U.S. Water News Online

DENVER -- The Colorado Supreme Court ruled that a nearly 130-year-old contract prevents water designated for agriculture to be converted to drinking water for new houses in fast-growing Fort Collins.

In a ruling that could affect similar cases statewide, the court said East Ridge of Fort Collins LLC, which bought 160 acres northeast of the city for its proposed development, had to comply with the original 1878 water-use contracts that were attached to the land.

The ruling drew a strongly worded dissent from Justice Gregory Hobbs, a water-law expert, who called it "shocking" and "unconscionable" and said it could set a dangerous precedent that denies rights to holders of such contracts.

East Ridge's contracts stemmed from a ditch dug in 1864 to irrigate farmland from the Cache la Poudre River. The ditch's original operators specified that the water was to be used only for irrigation.

In 1878, the original operators agreed to turn over all their shares in the ditch and its water to a larger irrigation company, and in return they got delivery rights -- rights to receive the water, even though they did not own it. The contract specified that the original operators' delivery rights were senior to the new owners' water rights, meaning that in a dry year, the owners of the delivery rights got their water first.

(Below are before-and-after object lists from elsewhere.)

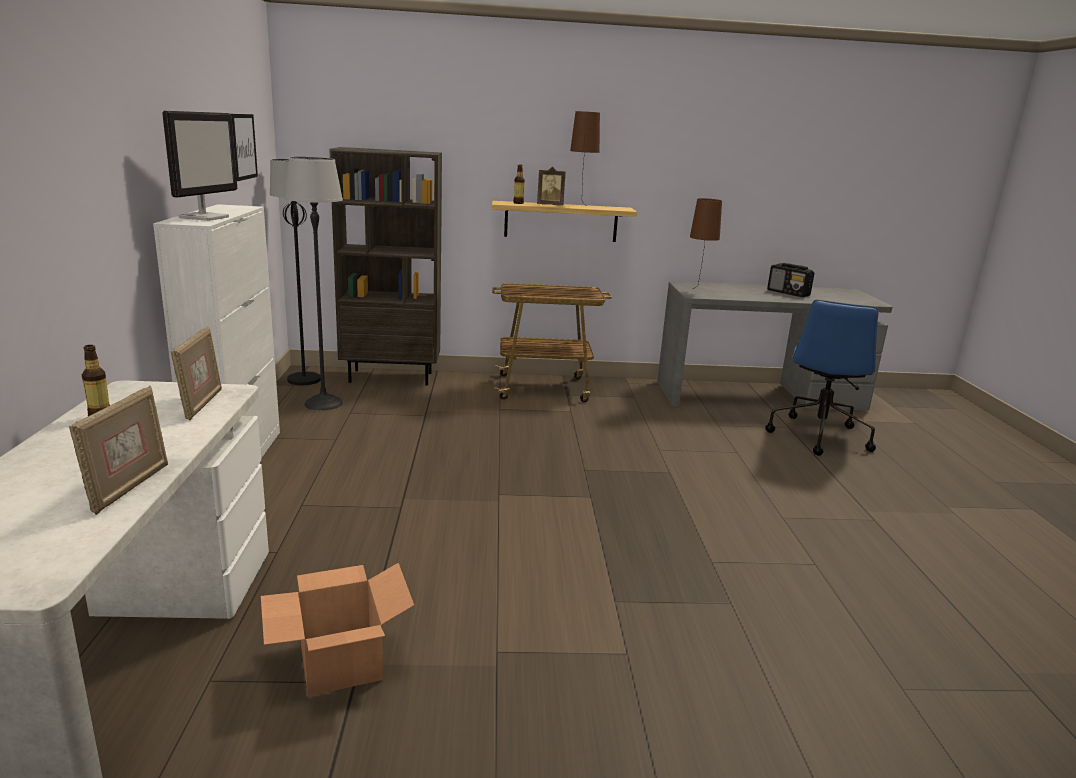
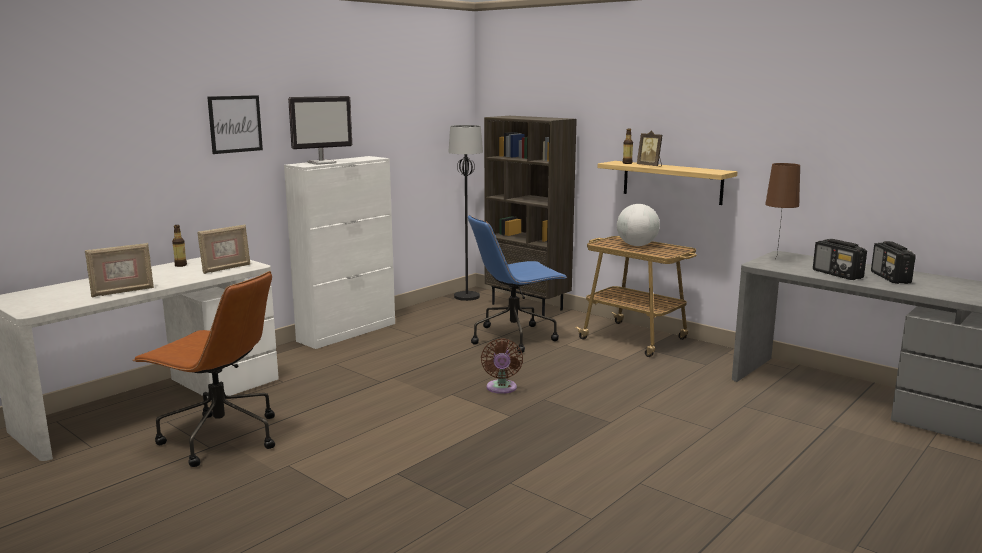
camera: 45 degrees right, 5 degrees down
picture [231,114,258,181] -> picture moved to [207,95,263,154]
cardboard box [261,563,414,696] -> brown office chair [132,271,275,467]
floor lamp [284,157,343,410] -> none
brown table lamp [570,111,600,202] -> none
blue office chair [765,300,879,456] -> blue office chair moved to [468,215,568,353]
none -> brown fan [481,339,523,394]
none -> globe [617,204,660,246]
none -> radio [813,239,867,280]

East Ridge now owns the senior delivery rights, and the Larimer and Weld Irrigation Co. owns the junior water rights.

The irrigation company sued to block East Ridge from using the water for homes, citing the 1878 contract the said the water must be used for irrigation.

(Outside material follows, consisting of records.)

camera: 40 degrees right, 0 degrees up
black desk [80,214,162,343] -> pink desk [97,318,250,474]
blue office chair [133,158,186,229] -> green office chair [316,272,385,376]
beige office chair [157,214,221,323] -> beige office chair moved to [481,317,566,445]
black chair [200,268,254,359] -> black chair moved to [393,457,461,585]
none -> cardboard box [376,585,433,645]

A state Water Court judge sided with the irrigation company in an October 2003 ruling, and the Supreme Court upheld that ruling.

In his dissent, Hobbs said it makes no sense to restrict East Ridge, which owns the senior delivery rights, but not restrict the irrigation company, which owns the junior rights.

"This result is shocking, unconscionable, and contrary to Colorado law, in my view," Hobbs wrote. "While all others on the ditch are free to realize modern-day market value of their water, the owners of first priority are made to be last in realizing that value."

Alan Hill, an attorney who represents East Ridge, said there are many similar water-delivery contracts around the state that could be affected by the ruling, but noted the language in each contract is different.

He said East Ridge is still planning the development, and the ruling means the company will have to look elsewhere for water to supply a treatment plant to help meet additional demand from the planned development.

"Particularly with Colorado having all the water issues they have now, we thought it was appropriate that the policy be maximum utilization of water -- and it is -- and this water won't be used the best way it could be used for this property based on this decision," Hill said.

If East Ridge builds the development, water it would have converted to municipal use would be allocated among other irrigation company shareholders, company attorney Tim Dow said.